The UK has continued to have one of the highest inflation rates in the G7, mainly driven by rising energy prices and ongoing supply chain issues.

The UK is still grappling with sky-high prices, having been dealing with the steepest inflation among G7 nations since June 2024, according to new analysis by the Organisation for Economic Cooperation and Development (OECD). 

The G7 refers to a group of the most industrialised nations globally and includes the UK, the US, France, Canada, Italy, Germany and Japan. 

The UK’s November 2024 Consumer Prices Index, including owner occupiers’ housing costs (CPIH) figure came in at 3.5% on an annual basis. This was compared to October’s 3.2%. 

This was also almost triple France’s annual inflation rate in the same month, which was 1.3%, while being significantly more than any of the other G7 countries as well. 

Japan had the second highest annual inflation rate in the G7 in November at 2.9%, with Germany coming in at 2.2% and Italy at 1.3%. Canada’s year-on-year inflation rate was 1.9% in November 2024, with the US experiencing an annual inflation rate of 2.7%. 

The UK’s Consumer Price Index (CPI), which is the more commonly used measure of inflation, also rose 2.6% on an annual basis in November 2024, compared to October’s 2.3%. This was still considerably higher than the Bank of England (BoE)’s target of 2%, despite consistent attempts over the last several months to get inflation under control. 

What’s behind the UK’s soaring inflation?

One of the major factors driving the UK’s still-high inflation has been surging energy prices, following the Russia-Ukraine war, as well as Israel-Hamas war. Energy prices have also been further pushed up by rising wholesale energy prices. 

UK wholesale energy prices have been increasing mainly because of booming energy demand post-pandemic, once the economy resumed normal business and industrial functions. The UK has also faced a colder-than-expected winter in 2024, which has led to more heating demand. 
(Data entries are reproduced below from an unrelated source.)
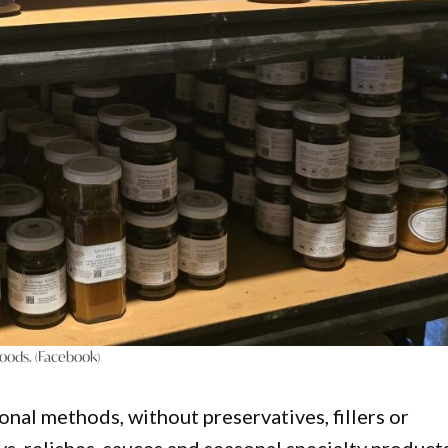
ods. (Facebook)
onal methods, without preservatives, fillers or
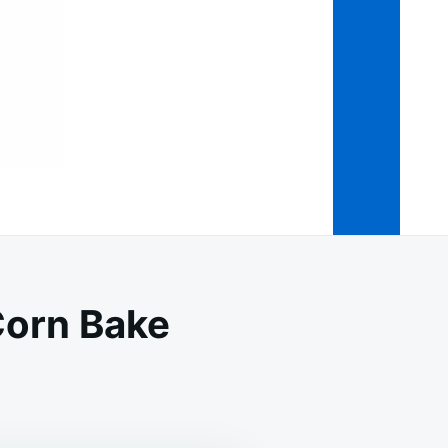
orn Bake
MY
ESAN
KEN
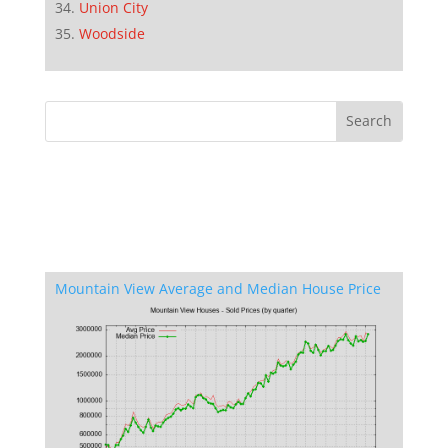
Union City
Woodside
Mountain View Average and Median House Price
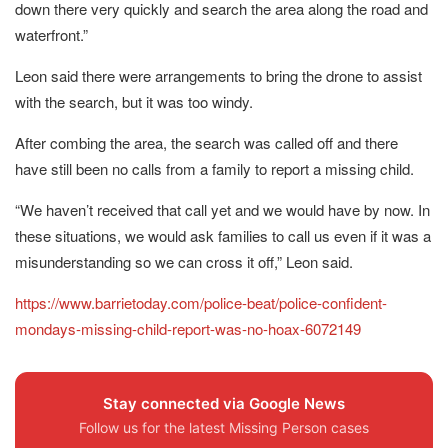
down there very quickly and search the area along the road and
waterfront.”
Leon said there were arrangements to bring the drone to assist
with the search, but it was too windy.
After combing the area, the search was called off and there
have still been no calls from a family to report a missing child.
“We haven’t received that call yet and we would have by now. In
these situations, we would ask families to call us even if it was a
misunderstanding so we can cross it off,” Leon said.
https://www.barrietoday.com/police-beat/police-confident-
mondays-missing-child-report-was-no-hoax-6072149
Stay connected via Google News
Follow us for the latest Missing Person cases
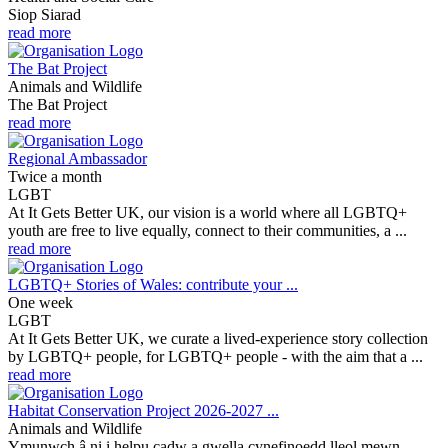
Siop Siarad
read more
The Bat Project
Animals and Wildlife
The Bat Project
read more
Regional Ambassador
Twice a month
LGBT
At It Gets Better UK, our vision is a world where all LGBTQ+
youth are free to live equally, connect to their communities, a ...
read more
LGBTQ+ Stories of Wales: contribute your ...
One week
LGBT
At It Gets Better UK, we curate a lived-experience story collection
by LGBTQ+ people, for LGBTQ+ people - with the aim that a ...
read more
Habitat Conservation Project 2026-2027 ...
Animals and Wildlife
Ymunwch â ni i helpu cadw a gwella cynefinoedd lleol mewn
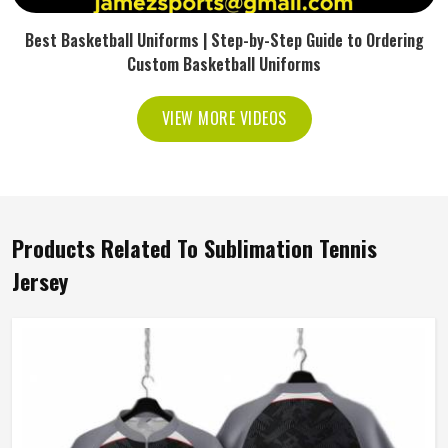
Best Basketball Uniforms | Step-by-Step Guide to Ordering
Custom Basketball Uniforms
VIEW MORE VIDEOS
Products Related To Sublimation Tennis
Jersey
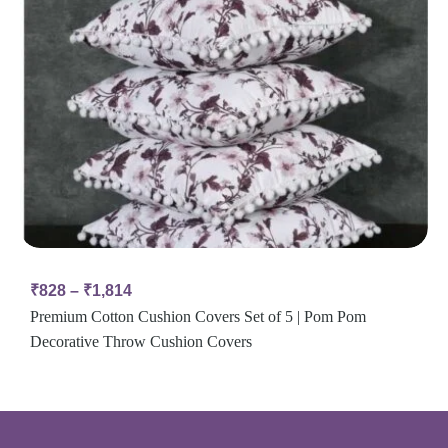
₹
828
–
₹
1,814
Premium Cotton Cushion Covers Set of 5 | Pom Pom
Decorative Throw Cushion Covers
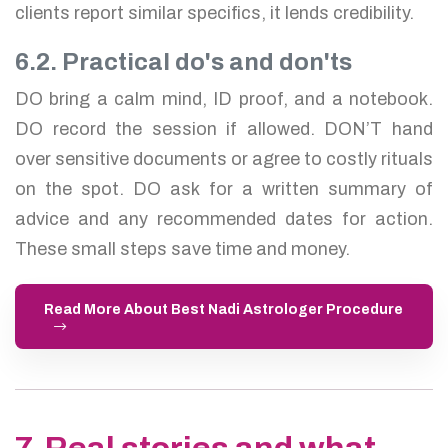
clients report similar specifics, it lends credibility.
6.2. Practical do's and don'ts
DO bring a calm mind, ID proof, and a notebook.
DO record the session if allowed. DON’T hand
over sensitive documents or agree to costly rituals
on the spot. DO ask for a written summary of
advice and any recommended dates for action.
These small steps save time and money.
Read More About Best Nadi Astrologer Procedure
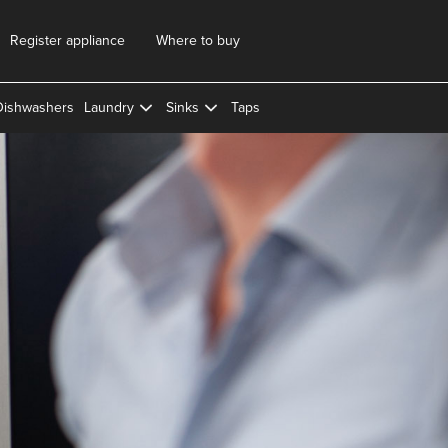
Register appliance
Where to buy
Dishwashers
Laundry
Sinks
Taps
Network costs for energy distributors have also increased over the past few months, leading to several energy providers passing on these hikes to consumers, thus causing higher energy bills and aggravating inflation. 

With a number of oil and gas companies now pulling back from fossil fuels and attempting to transition to renewable energy, there have also been short-term energy price hikes, while renewable resources are being ramped up to meet demand. 
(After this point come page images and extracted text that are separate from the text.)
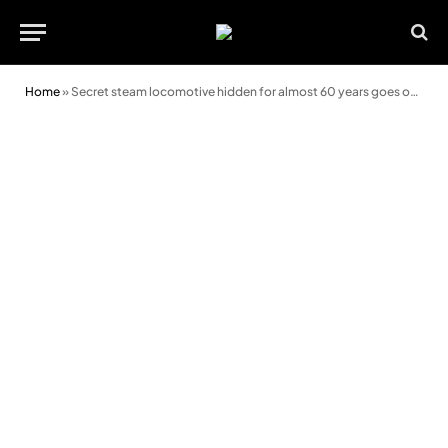
Home
»
Secret steam locomotive hidden for almost 60 years goes on display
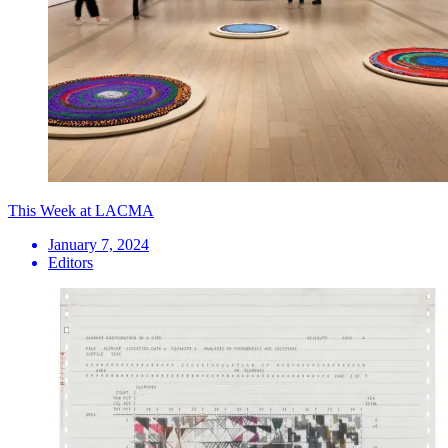
This Week at LACMA
January 7, 2024
Editors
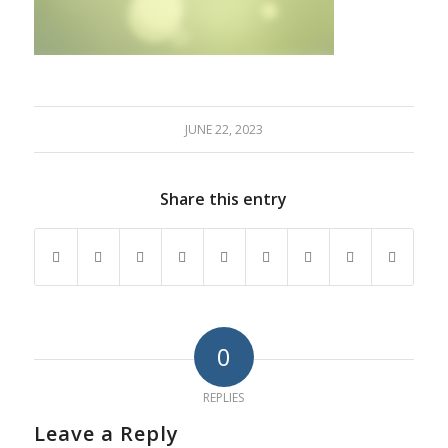
JUNE 22, 2023
Share this entry
0
REPLIES
Leave a Reply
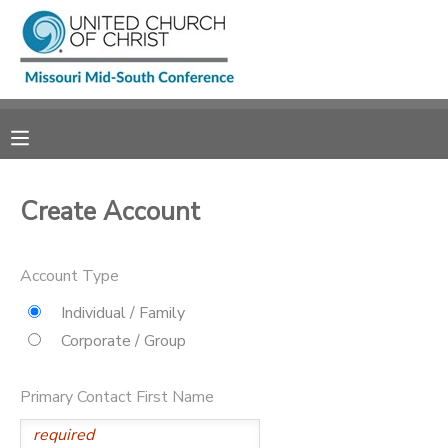
MY ACCOUNT
OVERVIEW
RESERVATIONS
FINANCES
MAKE A PAYMENT
Create Account
DOCUMENT CENTER
Account Type
MESSAGE CENTER
Individual / Family
Corporate / Group
CAMP STORE
Primary Contact First Name
GIFT CERTIFICATES
SPONSORSHIPS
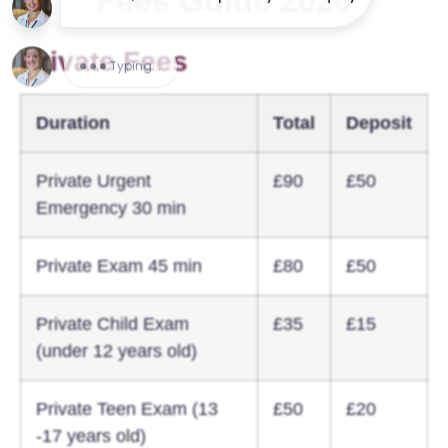
Fees Guide 2026
Private Fees
Duration
Total
Deposit
Private Urgent
£90
£50
Emergency 30 min
Private Exam 45 min
£80
£50
Private Child Exam
£35
£15
(under 12 years old)
Private Teen Exam (13
£50
£20
-17 years old)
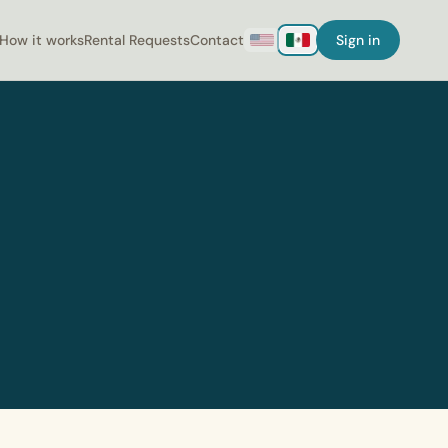
How it works
Rental Requests
Contact
Sign in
During the pandemic, the UK also saw an increase in demand for consumer goods, along with several other parts of the world, following surges in online shopping and e-commerce especially. This has led to significant supply chain bottlenecks and disruptions, which are still ongoing in several parts of the country, and have contributed to escalating prices. 
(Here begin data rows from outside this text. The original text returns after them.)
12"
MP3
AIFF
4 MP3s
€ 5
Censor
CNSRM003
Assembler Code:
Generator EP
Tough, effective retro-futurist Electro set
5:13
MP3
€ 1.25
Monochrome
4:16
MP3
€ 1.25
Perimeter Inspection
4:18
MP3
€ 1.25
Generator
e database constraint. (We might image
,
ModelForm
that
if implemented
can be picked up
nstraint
Geopolitical tensions in the Middle East, such as the Red Sea attacks, have further exacerbated this situation, with a number of shipping delays and cancellations. This has especially impacted the UK, with the country being a large net importer of goods, and thus vulnerable to volatile global factors. 

Similarly, food and agricultural prices have also risen significantly after the Russian invasion of Ukraine, with both countries being key global agricultural producers. As such, prices of vital commodities such as corn, wheat, fertiliser and sunflower oil have all skyrocketed lately. 

The UK has also experienced strong wage growth in the last few months, pointing to a still-resilient labour market, which in turn has also pushed inflation up.